## Required action
Find every line containing "beige" in the records below and report the tally as a bare number.

** Opening Provided entries block **

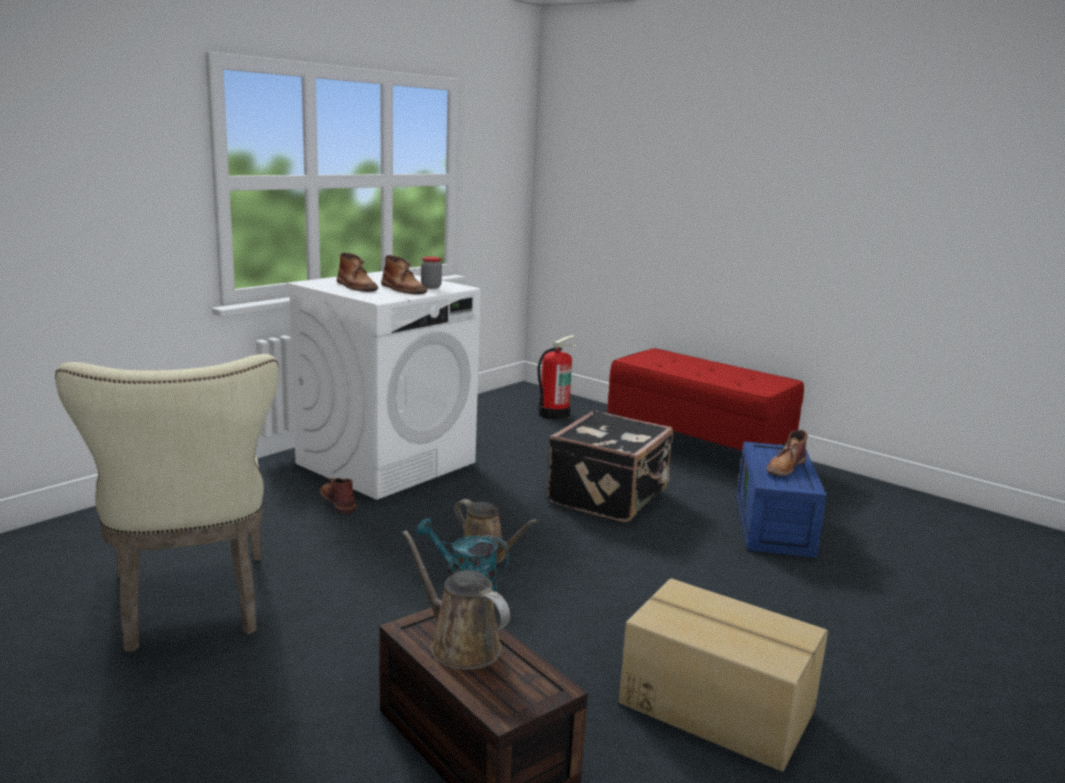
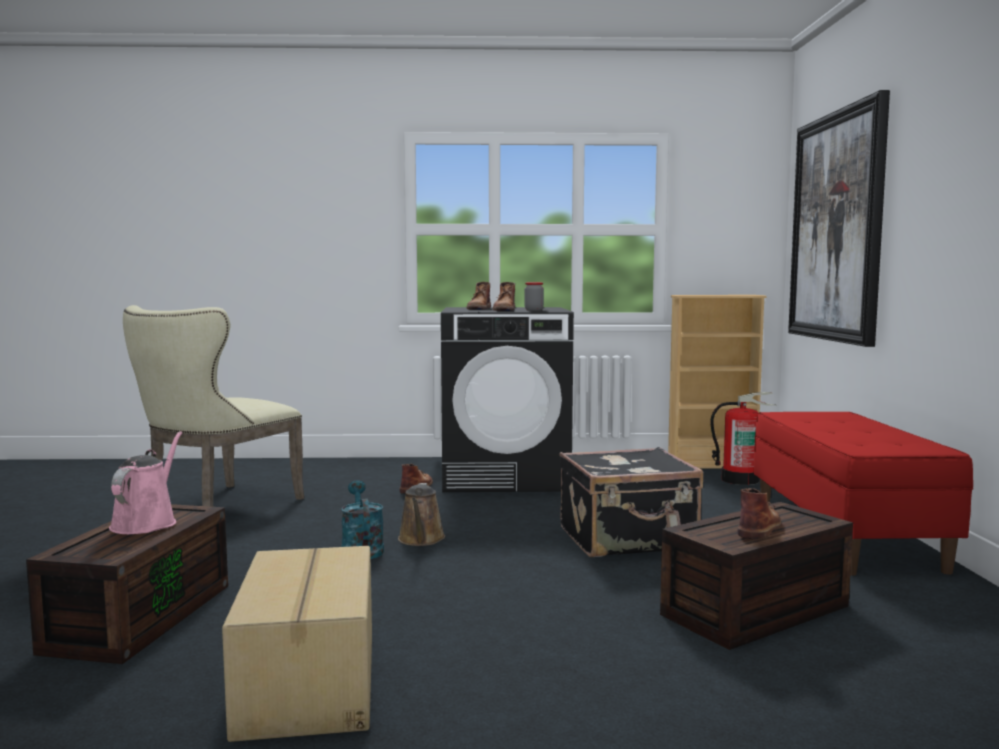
camera: 50 degrees right, 10 degrees down
(387, 463) = (506, 476): white washing machine -> black washing machine
(460, 645) = (147, 522): brown watering can -> pink watering can
(506, 403) = (712, 465): none -> beige bookcase
(620, 191) = (837, 227): none -> picture
(776, 525) = (755, 612): blue storage box -> brown storage box
(785, 467) = (759, 526): brown boot -> brown boot turned 120 degrees clockwise

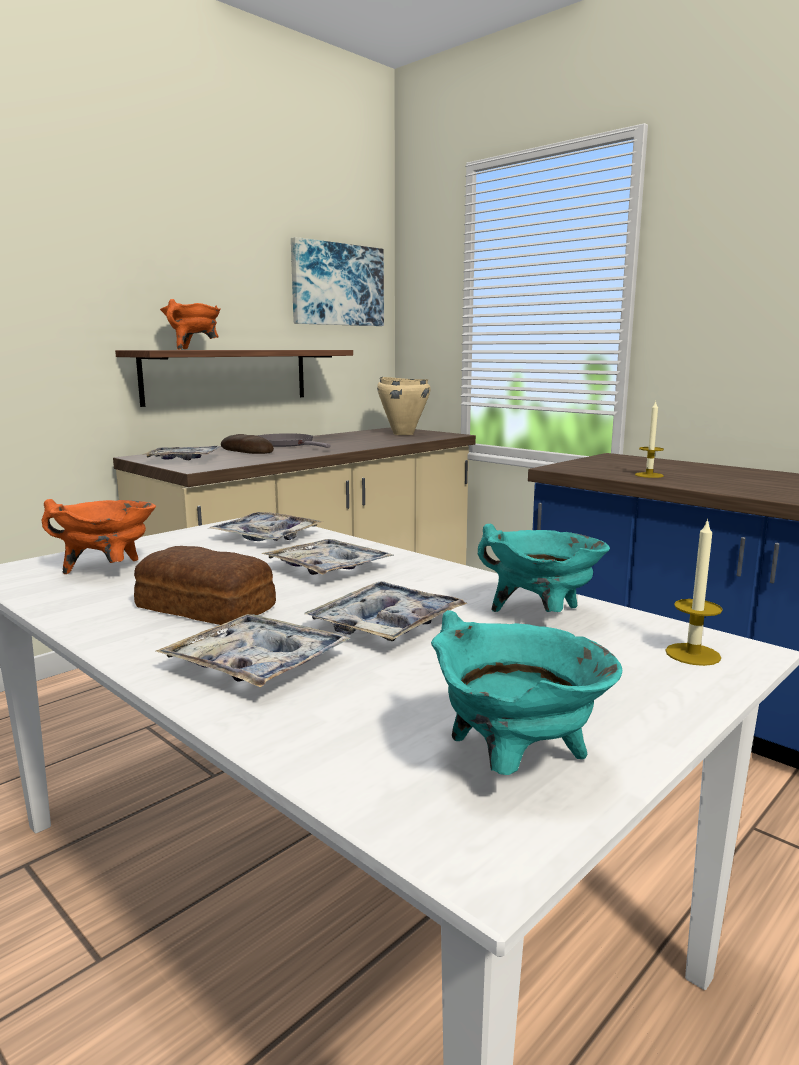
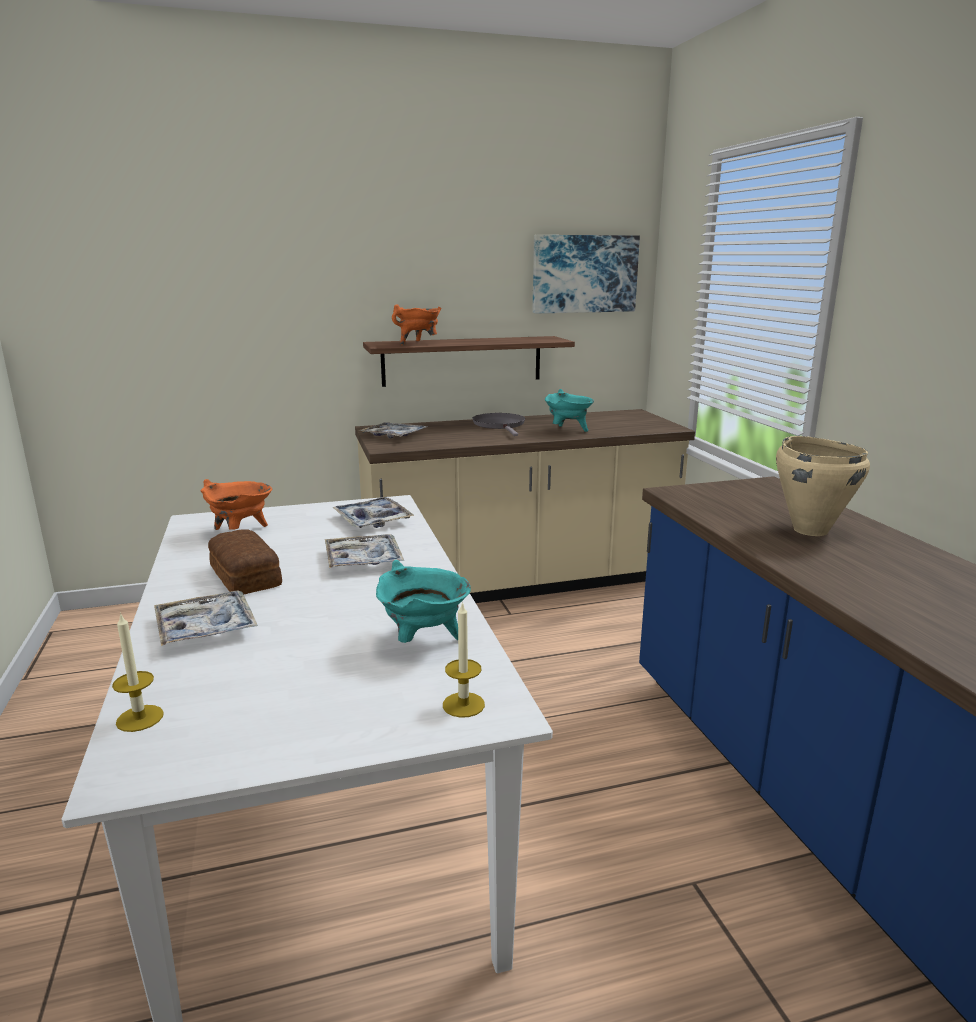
camera: 30 degrees right, 5 degrees up
(246, 451) = (456, 430): bread -> none
(386, 624) = (318, 618): tray -> none
(403, 434) = (627, 421): beige cooking pot -> beige cooking pot (810, 530)
(516, 766) = (215, 739): turquoise cooking pot -> turquoise cooking pot (568, 430)
(649, 475) = (739, 517): candle -> candle (140, 718)

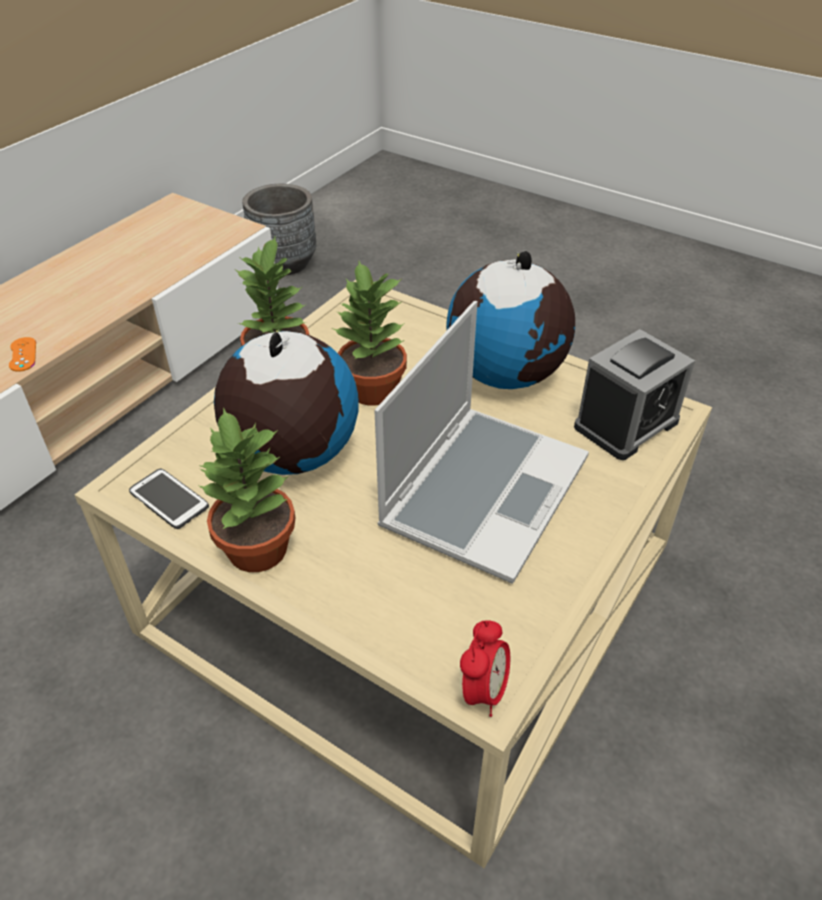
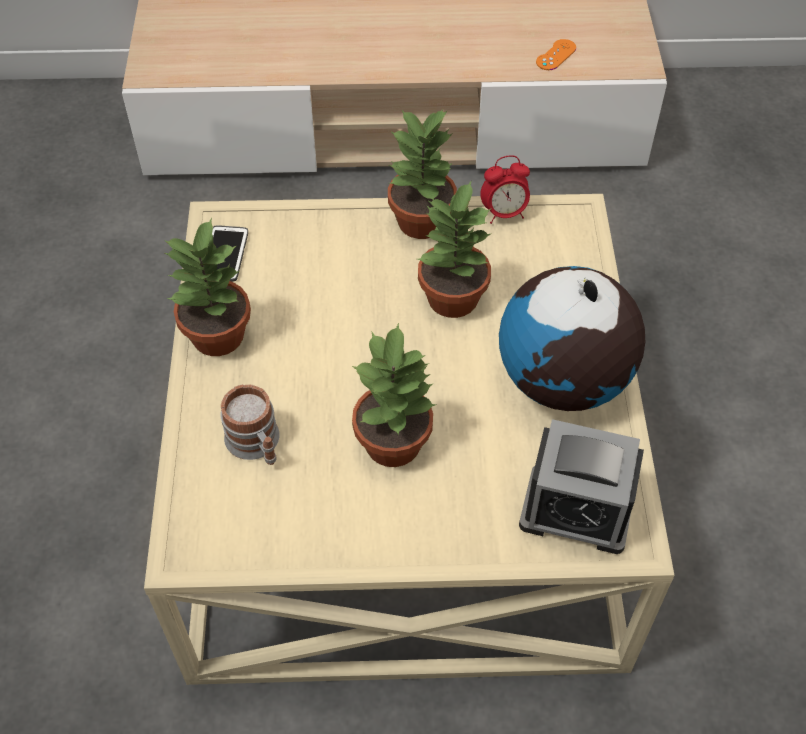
camera: 55 degrees right, 10 degrees up
(23, 354) = (341, 64): orange game controller -> orange game controller (556, 55)
(284, 263) = (719, 124): grey planter -> none
(292, 455) = (330, 294): globe -> none
(407, 580) = (256, 444): none -> mug
(483, 490) = (394, 443): laptop -> potted plant
(483, 691) = (186, 549): alarm clock -> alarm clock (504, 213)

** Closing Provided entries block **

## Answer for the task
2